Stated task: Return every line from the start of the records through the line containing "Tile 10 of 4", with both ends included, and leave the picture out of your answer.

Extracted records
╔══
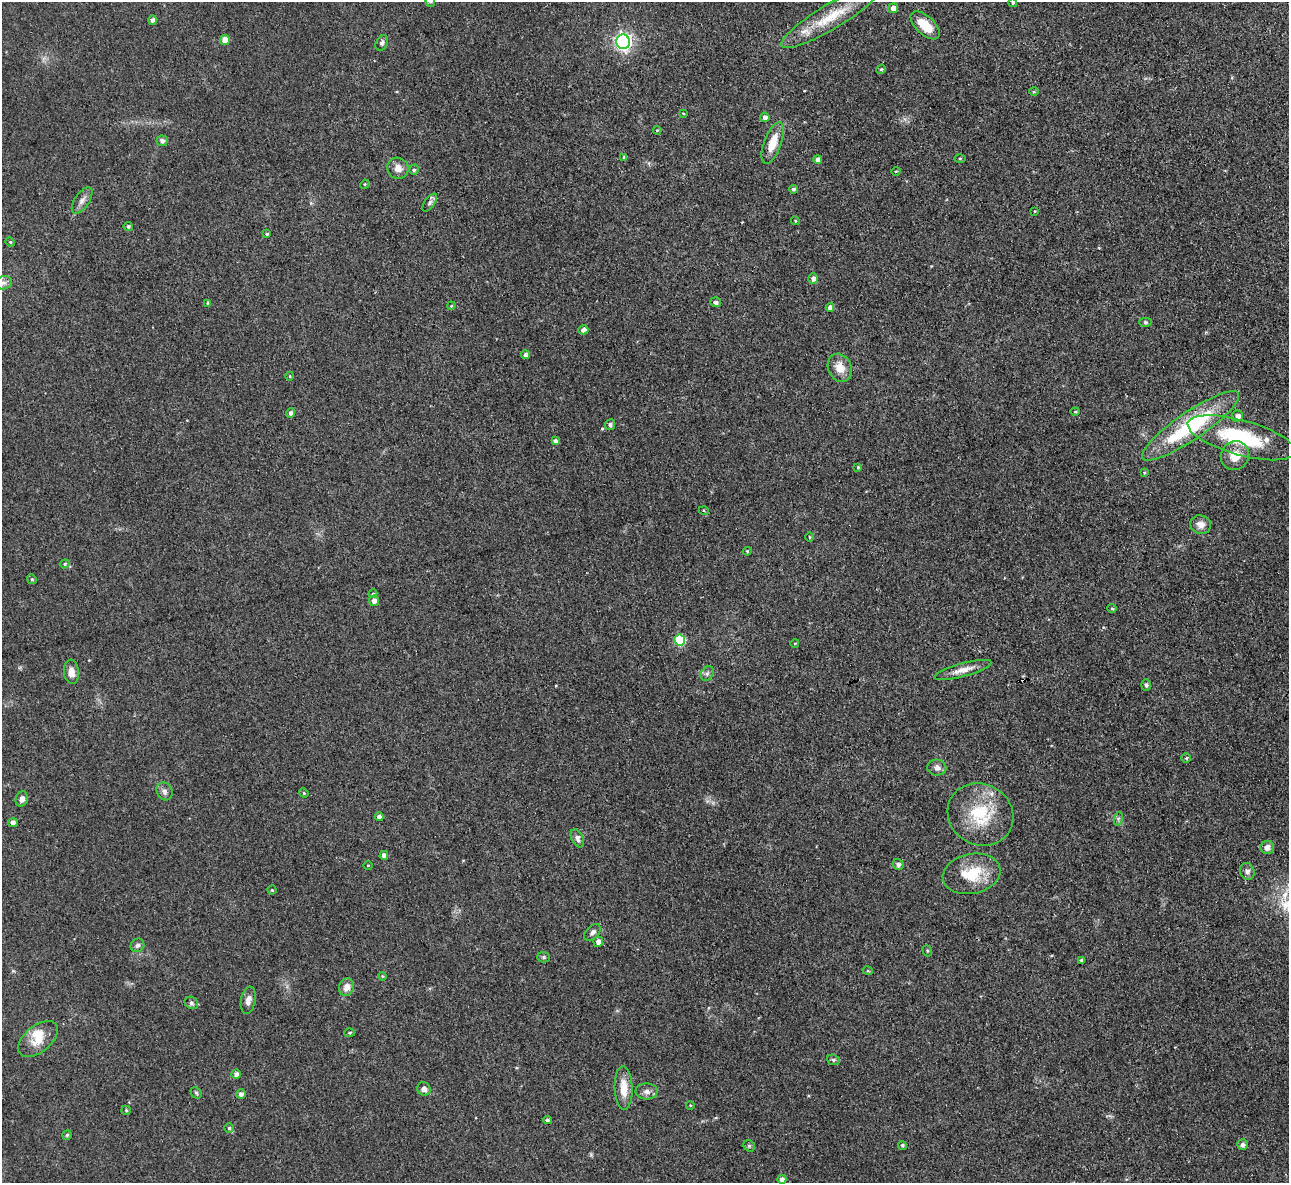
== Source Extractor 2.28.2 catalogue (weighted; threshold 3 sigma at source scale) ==
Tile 10 of 4 x 4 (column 2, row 3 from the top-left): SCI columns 1287-2573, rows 1322-2502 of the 5146 x 5127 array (HDU 1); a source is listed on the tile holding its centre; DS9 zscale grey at full resolution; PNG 1291 x 1185 px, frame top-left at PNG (2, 2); each listed source drawn as its Kron ellipse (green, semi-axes under 4 px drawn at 4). Shown black and unused: <1% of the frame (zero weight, under 3 of 4 exposures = <1% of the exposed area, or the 3 px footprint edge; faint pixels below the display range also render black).
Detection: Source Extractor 2.28.2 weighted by HDU 2 'WHT'; one run over the whole footprint, this tile lists its part. Background 0.0491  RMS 0.0074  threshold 0.0332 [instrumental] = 3 sigma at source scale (4.5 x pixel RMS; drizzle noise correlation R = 1.50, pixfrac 1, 0.05/0.05 arcsec/px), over >= 5 px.
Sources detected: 116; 1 cosmic-ray / hot-pixel residue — neither listed nor drawn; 2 inside a brighter listed object's ellipse — not listed separately; the other 113 listed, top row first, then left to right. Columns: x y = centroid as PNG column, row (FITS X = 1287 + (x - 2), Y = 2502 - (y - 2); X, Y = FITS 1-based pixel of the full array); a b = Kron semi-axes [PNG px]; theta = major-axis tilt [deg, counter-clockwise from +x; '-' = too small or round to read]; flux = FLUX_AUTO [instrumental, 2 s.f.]
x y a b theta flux
430 2 5 5 - 1.1
1013 3 4 4 - 0.99
893 8 5 5 - 4.7
831 16 57 12 31 29
153 20 5 4 - 2.2
925 25 18 9 -43 15
225 40 5 5 - 7.1
623 42 7 7 - 240
382 43 8 5 62 1.8
881 69 5 4 - 0.98
1034 92 5 3 - 0.77
683 113 4 2 - 0.52
765 117 4 4 - 2.7
657 130 4 3 - 0.6
162 141 5 5 - 2.5
773 143 22 8 70 13
624 157 4 4 - 1.2
960 158 5 3 - 0.77
818 159 4 4 - 2.6
398 168 11 10 - 5.6
414 170 5 4 - 1.4
896 171 4 3 - 0.53
365 184 5 4 - 0.74
793 189 4 4 - 1.5
82 201 15 7 57 3.8
430 203 10 5 55 2
1035 211 4 2 - 0.54
795 221 4 4 - 0.77
128 226 4 4 - 1.6
267 234 4 3 - 0.98
10 242 5 4 - 0.87
813 278 5 5 - 3.7
3 283 9 6 13 2.9
716 302 5 5 - 2.7
208 303 4 4 - 1.3
451 306 4 3 - 0.64
830 307 4 4 - 3.6
1145 322 6 4 0 1
583 330 5 4 - 3.1
525 355 4 4 - 2.7
840 368 14 11 -65 10
290 376 4 3 - 0.6
1075 412 4 4 - 0.82
291 413 5 4 - 2.3
1238 416 6 5 - 4.1
610 425 5 5 - 1.7
1190 426 58 14 34 74
1241 438 56 17 -16 62
555 441 4 4 - 2.6
1235 456 15 13 48 12
858 467 4 4 - 0.95
1144 473 4 4 - 0.72
704 511 5 3 - 0.78
1201 525 10 9 - 5
810 537 5 3 - 0.59
747 551 4 4 - 0.74
65 564 5 4 - 1
32 579 5 4 - 1
373 594 4 4 - 0.87
374 601 5 5 - 3.2
1112 608 5 4 - 1
680 640 5 5 - 51
795 643 4 2 - 0.5
963 670 30 6 15 7.9
71 672 12 7 -85 6.3
707 674 7 6 - 2.3
1146 685 6 4 -89 1.4
1186 758 5 5 - 1.1
937 768 9 8 - 3.9
165 791 9 7 -62 2.9
304 793 5 4 - 0.86
22 799 8 6 69 3.2
980 814 34 30 -30 41
379 817 4 4 - 2.6
1118 819 7 4 72 1.4
13 823 5 4 - 3.8
577 838 10 5 -63 3.5
1267 847 7 6 - 4.4
384 855 4 4 - 3.1
898 864 6 5 - 2.5
368 865 5 3 - 0.65
1247 871 8 7 - 2.9
972 874 29 20 12 27
272 890 4 4 - 0.85
592 932 10 6 45 2.7
598 942 5 5 - 3.6
137 945 7 6 - 2.2
927 951 6 4 -68 1
544 957 6 5 - 1.2
1081 960 3 3 - 1.4
868 971 5 3 - 0.78
382 976 4 3 - 0.67
346 987 9 7 71 5.6
248 1000 14 7 79 4.7
191 1003 7 6 - 1.7
350 1033 5 4 - 1
38 1039 23 13 40 14
833 1060 6 5 - 1.3
236 1074 4 4 - 2.8
624 1088 22 9 -88 11
424 1089 7 6 - 3.9
647 1091 11 8 -1 3.7
196 1093 6 5 - 1.1
241 1094 5 4 - 2.5
690 1105 4 3 - 0.57
126 1110 5 4 - 0.98
547 1120 4 4 - 1.5
229 1128 4 4 - 1
67 1135 5 4 - 1
902 1145 4 4 - 1.2
1242 1145 5 5 - 2.7
749 1146 6 5 - 1.2
782 1179 4 4 - 3.3
Overlapping masked pixels (flux is a lower limit):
╚══
Answer to the problem:
== Source Extractor 2.28.2 catalogue (weighted; threshold 3 sigma at source scale) ==
Tile 10 of 4 x 4 (column 2, row 3 from the top-left): SCI columns 1287-2573, rows 1322-2502 of the 5146 x 5127 array (HDU 1); a source is listed on the tile holding its centre; DS9 zscale grey at full resolution; PNG 1291 x 1185 px, frame top-left at PNG (2, 2); each listed source drawn as its Kron ellipse (green, semi-axes under 4 px drawn at 4). Shown black and unused: <1% of the frame (zero weight, under 3 of 4 exposures = <1% of the exposed area, or the 3 px footprint edge; faint pixels below the display range also render black).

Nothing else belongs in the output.